→ Problem statement
A word-for-word copy of every entry below is required; the images do not belong in it.

(Beginning of Material provided)

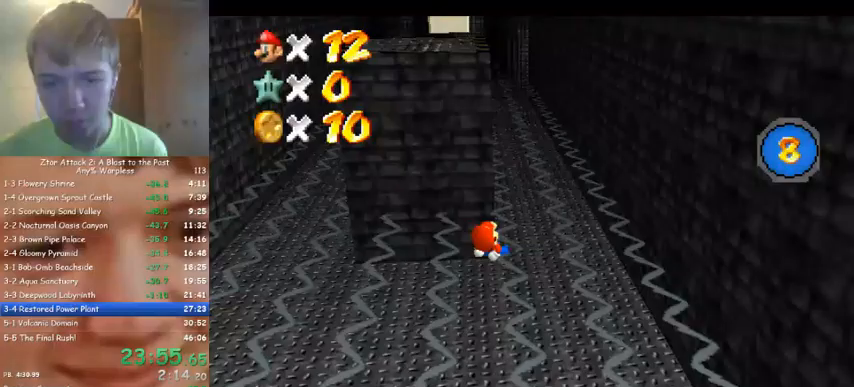
Gameplay with a controller (Nintendo layout); each line is a JSON object with the inputs held at the frame after it (dt_ms = milliseconds from this image to that frame). "events" lists button and stick changes between this image and that frame as [ms after this image, input, new state], when the widget could be followed in between. Not read: A B L3 R3 Z.
{"dt_ms": 500, "buttons": [], "left_stick": "up", "events": [[133, "left_stick", "up"]]}
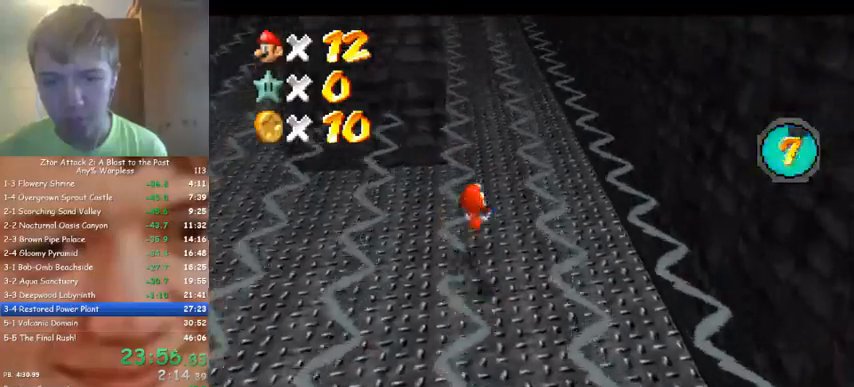
{"dt_ms": 500, "buttons": [], "left_stick": "center", "events": [[333, "left_stick", "center"]]}
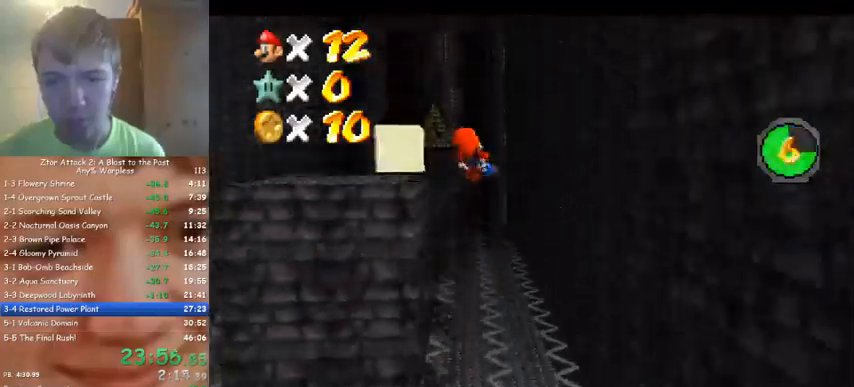
{"dt_ms": 500, "buttons": [], "left_stick": "center", "events": []}
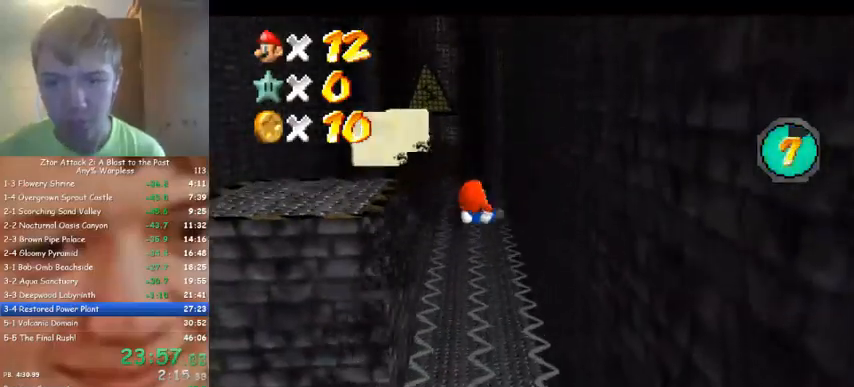
{"dt_ms": 500, "buttons": [], "left_stick": "up-left", "events": [[433, "left_stick", "up-left"]]}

(End of Material provided)

→ Answer space
Gameplay with a controller (Nintendo layout); each line is a JSON object with the inputs held at the frame after it (dt_ms = milliseconds from this image to that frame). "events" lists button and stick changes between this image and that frame as [ms after this image, input, new state], when the widget could be followed in between. Not read: A B L3 R3 Z.
{"dt_ms": 500, "buttons": [], "left_stick": "up", "events": [[133, "left_stick", "up"]]}
{"dt_ms": 500, "buttons": [], "left_stick": "center", "events": [[333, "left_stick", "center"]]}
{"dt_ms": 500, "buttons": [], "left_stick": "center", "events": []}
{"dt_ms": 500, "buttons": [], "left_stick": "up-left", "events": [[433, "left_stick", "up-left"]]}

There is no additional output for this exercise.